To Boldly Go Where Some Have Gone Before

The first season of Star Trek: Discovery left me cold, ultimately; I could see what it was trying to do, I could even appreciate what it was trying to do, but it didn’t work for me so heavily that I put the series aside, sadly. Despite my deep and enduring love for Star Trek as a whole — I’m that person who’s even watched Enterprise, like an idiot — I felt as if Discovery was a fundamental misunderstanding of the franchise and it’s essential ingredients, a misguided attempt to update the idea that accidentally jettisoned the optimism at its heart. When the second season started, I skipped it; I had other things to do.

That, it turns out, was a mistake.

I dove back in based on the show’s NYCC panel, which I covered for work.

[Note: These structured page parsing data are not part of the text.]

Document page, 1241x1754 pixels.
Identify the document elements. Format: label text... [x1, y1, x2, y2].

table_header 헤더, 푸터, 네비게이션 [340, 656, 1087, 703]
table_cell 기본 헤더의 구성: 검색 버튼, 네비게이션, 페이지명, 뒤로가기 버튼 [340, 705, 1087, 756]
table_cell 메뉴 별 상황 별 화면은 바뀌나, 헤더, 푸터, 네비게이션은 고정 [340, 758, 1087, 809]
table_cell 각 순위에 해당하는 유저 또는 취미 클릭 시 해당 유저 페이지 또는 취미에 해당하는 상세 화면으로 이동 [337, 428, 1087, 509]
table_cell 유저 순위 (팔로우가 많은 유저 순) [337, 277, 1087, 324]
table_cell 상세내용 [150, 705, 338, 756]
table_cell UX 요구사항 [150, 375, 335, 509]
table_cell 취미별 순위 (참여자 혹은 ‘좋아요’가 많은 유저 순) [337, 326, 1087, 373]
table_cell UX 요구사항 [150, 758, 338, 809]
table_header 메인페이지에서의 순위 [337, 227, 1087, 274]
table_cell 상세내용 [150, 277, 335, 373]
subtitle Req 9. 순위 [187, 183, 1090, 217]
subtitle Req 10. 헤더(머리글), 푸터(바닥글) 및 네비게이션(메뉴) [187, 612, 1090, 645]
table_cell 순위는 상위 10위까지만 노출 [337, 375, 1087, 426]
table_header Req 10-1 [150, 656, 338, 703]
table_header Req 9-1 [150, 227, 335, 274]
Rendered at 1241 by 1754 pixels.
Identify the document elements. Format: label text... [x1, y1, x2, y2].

They talked about the show resetting itself for the third season, about how much it respects canon despite starting as a prequel (and one that really, really, didn’t respect canon but whatever), but more importantly for me, co-showrunner and EP Alex Kurtzman kept returning to the notion that Star Trek is about hope and living up to that hope despite everything, and that felt like what had been utterly missing for me in that first season. The panel made me excited about the show, cautiously, so it was clearly time to check out that second season after all.

Discovery has been famously (infamously) troubled as a production, switching showrunners between seasons, stumbling around to try and find its footing, so I shouldn’t have been that surprised that the second season feels like a different show than the first. More excitingly, though, it feels like Star Trek, right down to having real life situations transformed awkwardly into sci-fi morality plays every now and then. The characters suddenly… liked each other and felt as if they had character, and weren’t just slavishly doing whatever the writers demanded of them in any given moment. In Anson Mount’s Captain Pike, the show had a curious mix of moral center and charismatic black hole who weirdly made sense as a Captain. It all, almost immediately, felt as right as the first season felt wrong.

(There are still problems, of course, not least of which a belief that bringing back “dark” characters is inherently interesting, or that having someone announce how they’re feeling is preferable to their demonstrating that emotion instead, but… those are pretty Star Trek, too, really.)

The rediscovery of the show — no pun intended, etc. — was a surprise joy, and catching up has become a welcome way of decompressing from work in the evening. Ever since I was a kid, Star Trek has been a kind of comfort food for my head. I’m genuinely thrilled that I get that feeling again.